● 操作说明
找出下列记录中所有含有字符串“fredda”的行，并将这些行逐一完整抄录。

页面级文本提取结果
☆ ☆ ☆ ☆ ☆ ☆ ☆

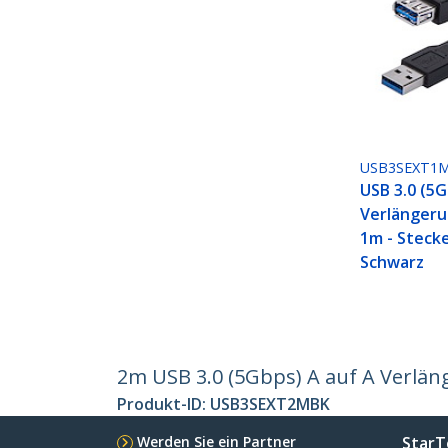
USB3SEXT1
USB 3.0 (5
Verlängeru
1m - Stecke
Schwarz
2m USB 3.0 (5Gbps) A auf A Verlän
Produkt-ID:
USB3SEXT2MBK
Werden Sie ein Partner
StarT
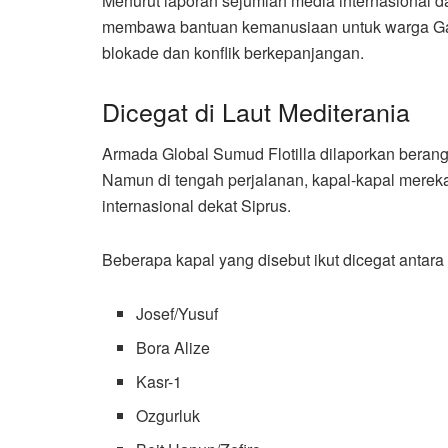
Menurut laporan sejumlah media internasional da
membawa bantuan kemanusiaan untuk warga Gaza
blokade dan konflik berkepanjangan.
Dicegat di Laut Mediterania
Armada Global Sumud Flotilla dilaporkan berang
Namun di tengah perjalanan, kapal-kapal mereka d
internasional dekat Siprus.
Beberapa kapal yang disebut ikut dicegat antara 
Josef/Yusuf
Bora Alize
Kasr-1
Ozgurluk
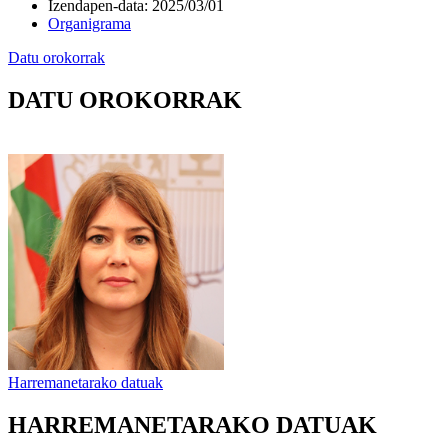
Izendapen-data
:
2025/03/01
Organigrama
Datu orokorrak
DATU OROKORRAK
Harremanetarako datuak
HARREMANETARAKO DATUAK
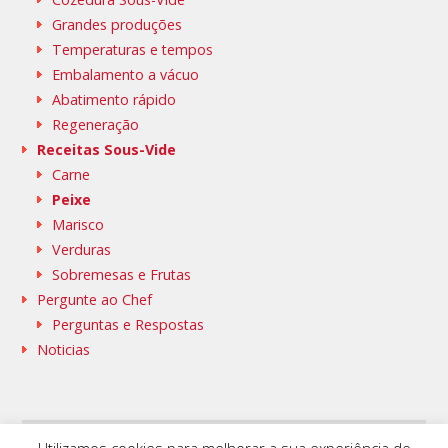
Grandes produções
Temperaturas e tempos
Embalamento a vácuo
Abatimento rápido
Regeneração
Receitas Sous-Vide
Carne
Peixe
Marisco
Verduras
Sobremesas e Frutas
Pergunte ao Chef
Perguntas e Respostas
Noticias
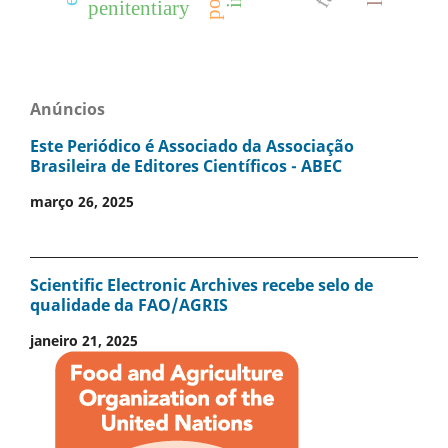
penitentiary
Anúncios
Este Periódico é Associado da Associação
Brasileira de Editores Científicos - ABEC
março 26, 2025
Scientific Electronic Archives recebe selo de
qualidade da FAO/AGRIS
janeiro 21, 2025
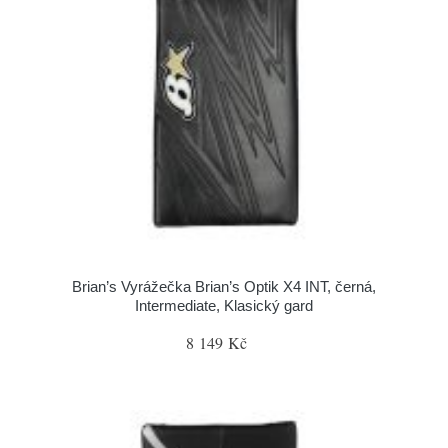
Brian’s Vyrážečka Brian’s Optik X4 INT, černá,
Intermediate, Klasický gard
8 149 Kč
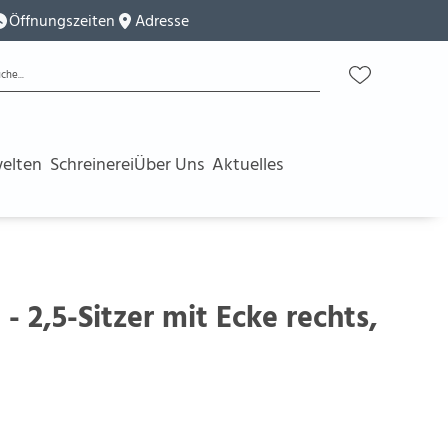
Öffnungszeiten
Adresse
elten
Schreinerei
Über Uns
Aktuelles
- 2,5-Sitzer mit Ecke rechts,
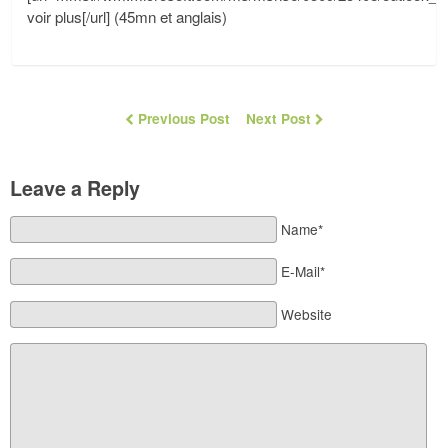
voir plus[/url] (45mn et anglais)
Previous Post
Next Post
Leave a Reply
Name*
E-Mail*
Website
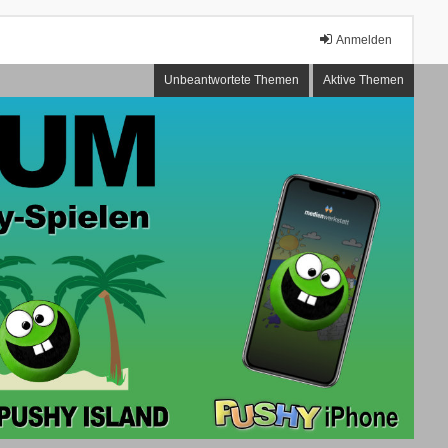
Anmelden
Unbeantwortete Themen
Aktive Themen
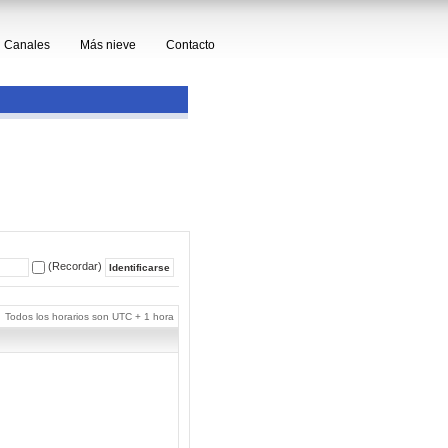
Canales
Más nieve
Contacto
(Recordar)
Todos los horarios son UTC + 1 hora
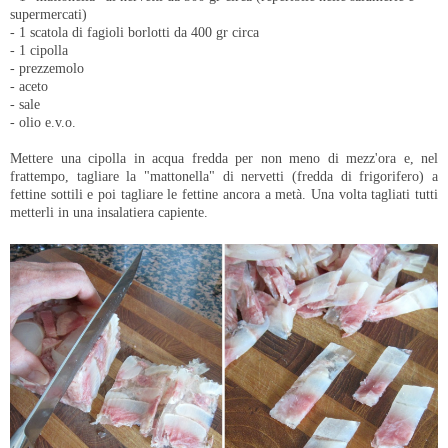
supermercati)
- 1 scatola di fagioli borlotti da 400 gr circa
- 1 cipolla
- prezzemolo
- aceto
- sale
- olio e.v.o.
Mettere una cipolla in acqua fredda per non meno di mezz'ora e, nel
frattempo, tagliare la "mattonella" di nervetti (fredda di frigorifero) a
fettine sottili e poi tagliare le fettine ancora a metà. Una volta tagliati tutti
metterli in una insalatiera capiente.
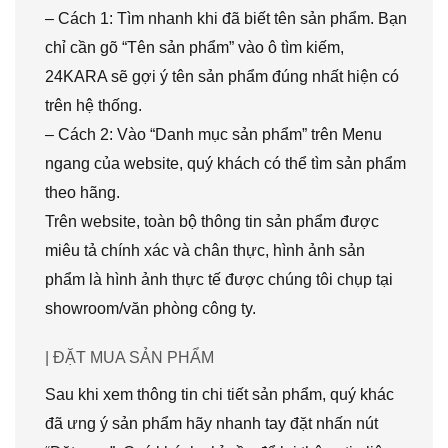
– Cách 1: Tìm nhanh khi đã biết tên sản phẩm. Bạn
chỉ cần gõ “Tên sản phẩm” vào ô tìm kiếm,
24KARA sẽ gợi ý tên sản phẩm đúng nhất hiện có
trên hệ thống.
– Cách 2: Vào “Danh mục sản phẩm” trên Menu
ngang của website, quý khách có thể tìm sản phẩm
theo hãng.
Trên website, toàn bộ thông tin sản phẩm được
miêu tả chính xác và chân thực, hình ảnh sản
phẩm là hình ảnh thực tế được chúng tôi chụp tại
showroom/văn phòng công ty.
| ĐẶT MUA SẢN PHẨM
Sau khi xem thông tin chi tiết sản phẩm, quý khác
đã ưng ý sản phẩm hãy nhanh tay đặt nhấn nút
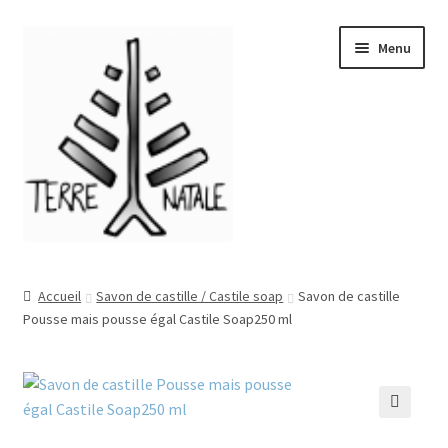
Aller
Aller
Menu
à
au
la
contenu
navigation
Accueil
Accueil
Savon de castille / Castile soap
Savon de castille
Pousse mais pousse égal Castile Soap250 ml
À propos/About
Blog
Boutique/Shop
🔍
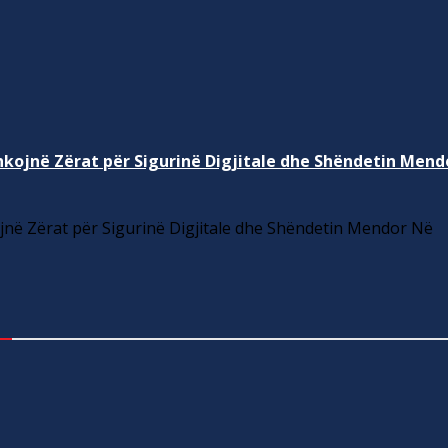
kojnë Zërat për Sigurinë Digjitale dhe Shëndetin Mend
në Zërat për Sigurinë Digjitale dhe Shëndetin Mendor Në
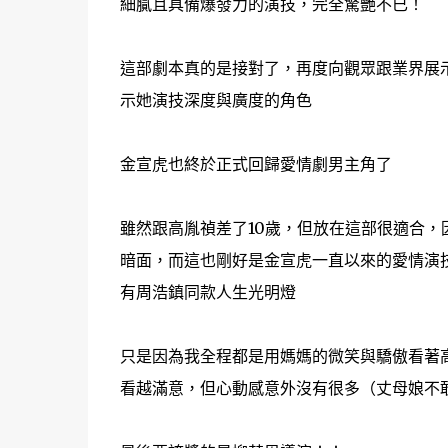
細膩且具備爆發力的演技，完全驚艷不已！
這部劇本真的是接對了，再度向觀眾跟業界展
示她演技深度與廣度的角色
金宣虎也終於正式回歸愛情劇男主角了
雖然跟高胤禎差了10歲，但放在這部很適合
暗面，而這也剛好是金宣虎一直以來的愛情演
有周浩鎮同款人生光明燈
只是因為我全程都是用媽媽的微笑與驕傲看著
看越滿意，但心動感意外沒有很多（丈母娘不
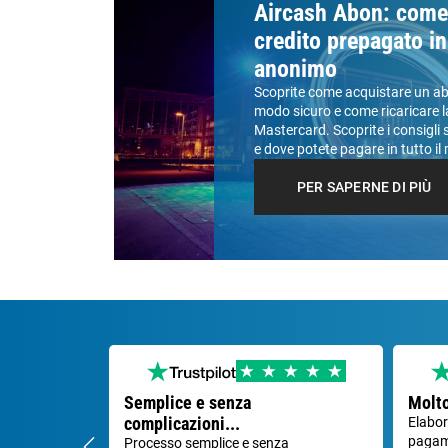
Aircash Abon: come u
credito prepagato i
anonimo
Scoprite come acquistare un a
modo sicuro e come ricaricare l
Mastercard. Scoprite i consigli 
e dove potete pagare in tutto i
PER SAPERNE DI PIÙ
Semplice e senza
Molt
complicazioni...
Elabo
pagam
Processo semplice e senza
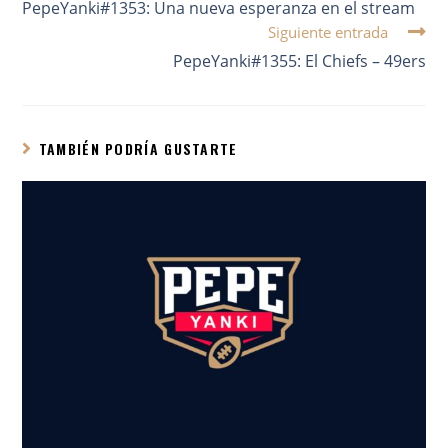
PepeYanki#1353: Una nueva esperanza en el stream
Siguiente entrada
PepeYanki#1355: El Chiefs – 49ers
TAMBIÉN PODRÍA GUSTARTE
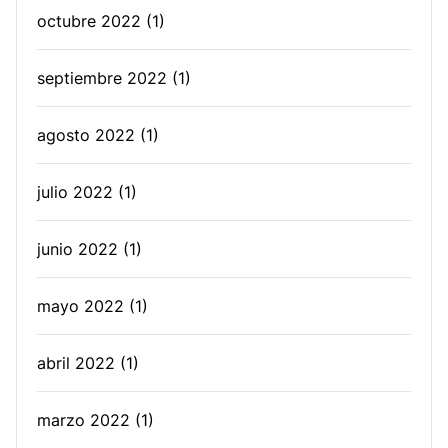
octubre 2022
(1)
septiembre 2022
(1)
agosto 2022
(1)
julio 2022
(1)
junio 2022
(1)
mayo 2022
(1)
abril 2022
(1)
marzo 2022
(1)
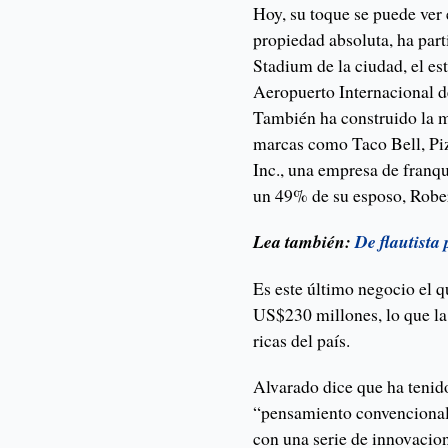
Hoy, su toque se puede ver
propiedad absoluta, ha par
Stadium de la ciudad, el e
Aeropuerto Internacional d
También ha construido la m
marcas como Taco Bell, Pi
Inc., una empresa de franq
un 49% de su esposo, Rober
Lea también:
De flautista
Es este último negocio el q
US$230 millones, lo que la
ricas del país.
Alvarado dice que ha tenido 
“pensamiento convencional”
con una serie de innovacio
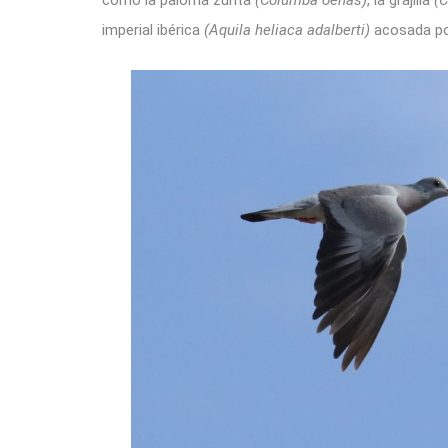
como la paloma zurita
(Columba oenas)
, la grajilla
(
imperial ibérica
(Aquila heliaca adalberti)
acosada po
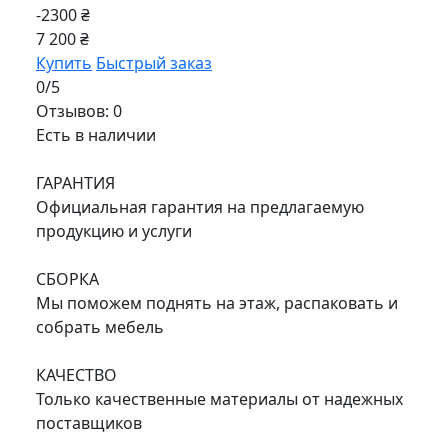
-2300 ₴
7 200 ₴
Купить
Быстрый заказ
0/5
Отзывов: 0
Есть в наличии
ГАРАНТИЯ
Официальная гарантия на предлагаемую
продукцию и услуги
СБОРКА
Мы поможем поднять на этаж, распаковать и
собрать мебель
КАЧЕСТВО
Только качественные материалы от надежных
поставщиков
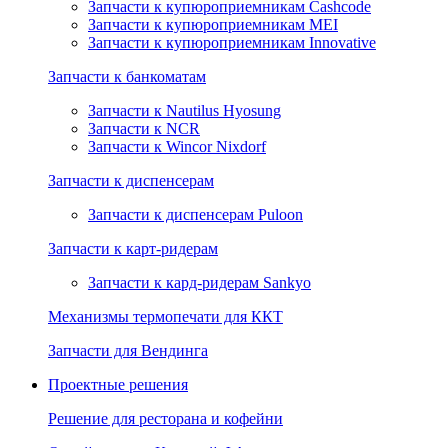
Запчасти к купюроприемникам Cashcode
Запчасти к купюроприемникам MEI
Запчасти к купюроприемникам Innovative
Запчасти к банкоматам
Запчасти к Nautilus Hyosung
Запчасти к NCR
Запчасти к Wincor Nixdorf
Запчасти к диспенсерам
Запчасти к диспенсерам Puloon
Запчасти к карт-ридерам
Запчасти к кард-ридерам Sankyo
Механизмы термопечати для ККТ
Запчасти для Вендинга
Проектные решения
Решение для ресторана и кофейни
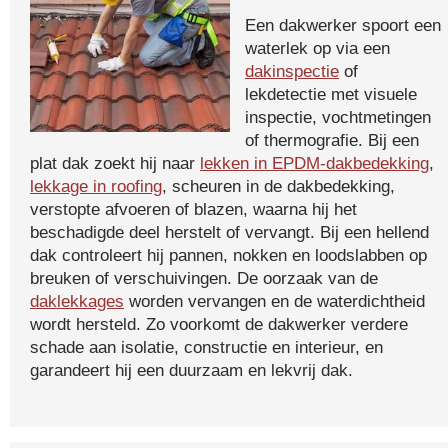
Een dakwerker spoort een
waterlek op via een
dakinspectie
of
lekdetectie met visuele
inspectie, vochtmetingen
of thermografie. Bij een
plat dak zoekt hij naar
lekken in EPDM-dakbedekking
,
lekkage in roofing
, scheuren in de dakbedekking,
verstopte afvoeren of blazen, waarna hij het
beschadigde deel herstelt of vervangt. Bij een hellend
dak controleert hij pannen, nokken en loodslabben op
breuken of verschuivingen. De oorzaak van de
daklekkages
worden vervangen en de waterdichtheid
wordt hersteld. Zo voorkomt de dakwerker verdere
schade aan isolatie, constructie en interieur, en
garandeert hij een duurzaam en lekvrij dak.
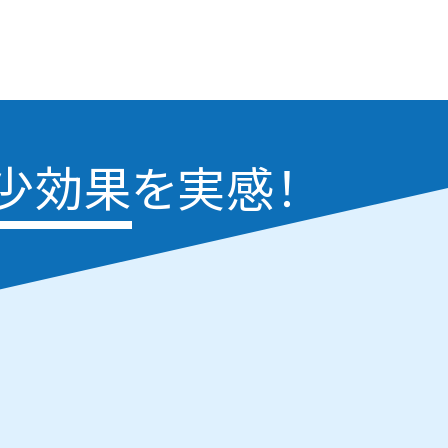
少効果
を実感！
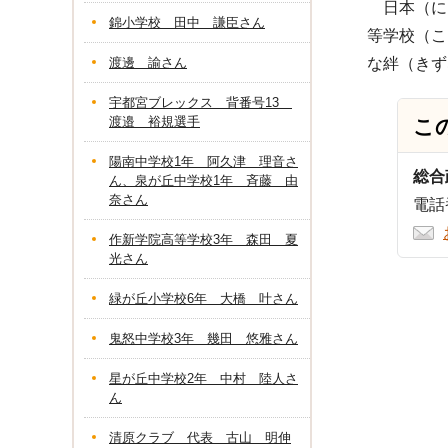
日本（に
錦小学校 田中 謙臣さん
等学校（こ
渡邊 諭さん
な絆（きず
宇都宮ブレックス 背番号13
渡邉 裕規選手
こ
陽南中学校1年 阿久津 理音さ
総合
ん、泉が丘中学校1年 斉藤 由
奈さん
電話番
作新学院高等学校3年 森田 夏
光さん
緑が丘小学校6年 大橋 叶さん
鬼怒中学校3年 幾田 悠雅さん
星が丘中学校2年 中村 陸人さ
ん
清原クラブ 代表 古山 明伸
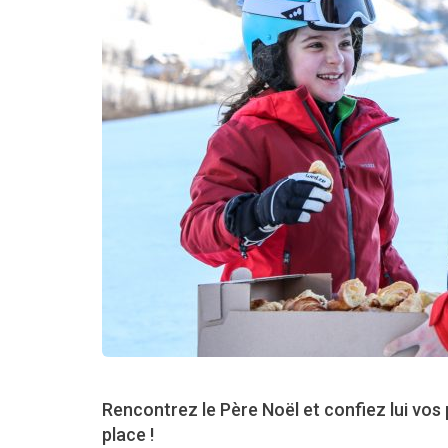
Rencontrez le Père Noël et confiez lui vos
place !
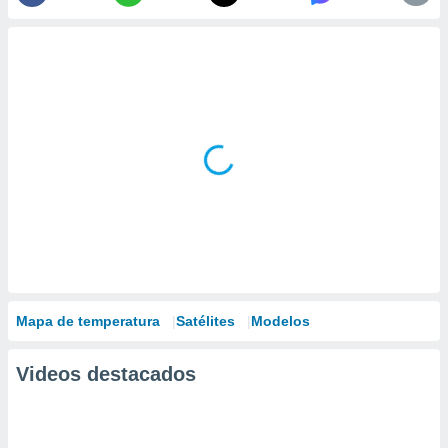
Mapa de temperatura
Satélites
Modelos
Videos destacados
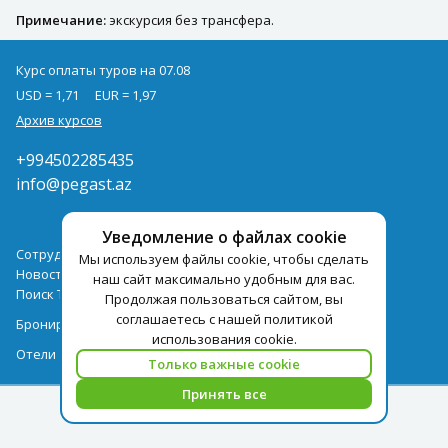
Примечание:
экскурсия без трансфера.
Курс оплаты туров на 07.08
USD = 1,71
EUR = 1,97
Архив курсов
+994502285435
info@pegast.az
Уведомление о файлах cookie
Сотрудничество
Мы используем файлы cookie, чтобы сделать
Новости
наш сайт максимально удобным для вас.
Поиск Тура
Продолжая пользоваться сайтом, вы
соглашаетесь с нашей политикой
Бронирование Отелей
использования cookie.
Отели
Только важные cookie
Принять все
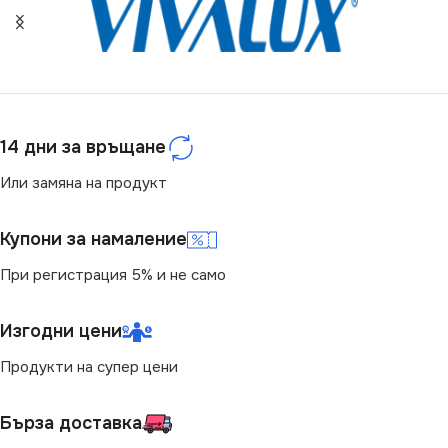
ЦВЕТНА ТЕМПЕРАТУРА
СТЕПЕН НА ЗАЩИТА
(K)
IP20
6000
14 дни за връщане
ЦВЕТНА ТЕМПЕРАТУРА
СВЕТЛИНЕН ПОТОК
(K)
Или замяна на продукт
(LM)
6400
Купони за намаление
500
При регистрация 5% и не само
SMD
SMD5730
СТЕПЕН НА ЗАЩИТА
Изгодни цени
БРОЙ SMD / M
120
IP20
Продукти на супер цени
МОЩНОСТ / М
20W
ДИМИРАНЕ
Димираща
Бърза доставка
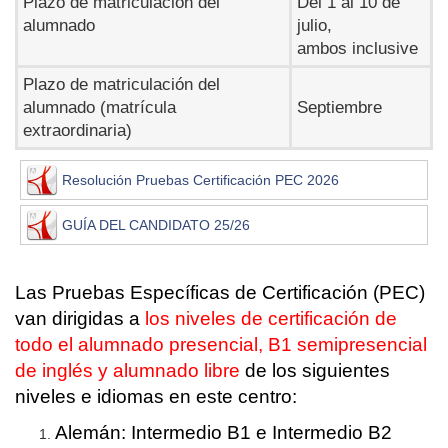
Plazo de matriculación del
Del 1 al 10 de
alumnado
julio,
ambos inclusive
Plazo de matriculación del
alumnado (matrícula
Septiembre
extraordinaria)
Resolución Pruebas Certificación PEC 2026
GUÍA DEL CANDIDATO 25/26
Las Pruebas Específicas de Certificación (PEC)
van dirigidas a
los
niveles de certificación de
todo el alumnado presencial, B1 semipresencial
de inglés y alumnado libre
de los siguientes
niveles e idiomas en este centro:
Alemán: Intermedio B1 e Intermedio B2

☆ ☆ ☆ ☆ ☆ ☆ ☆

● 答案栏
Mettere una cipolla in acqua fredda per non meno di mezz'ora e, nel
frattempo, tagliare la "mattonella" di nervetti (fredda di frigorifero) a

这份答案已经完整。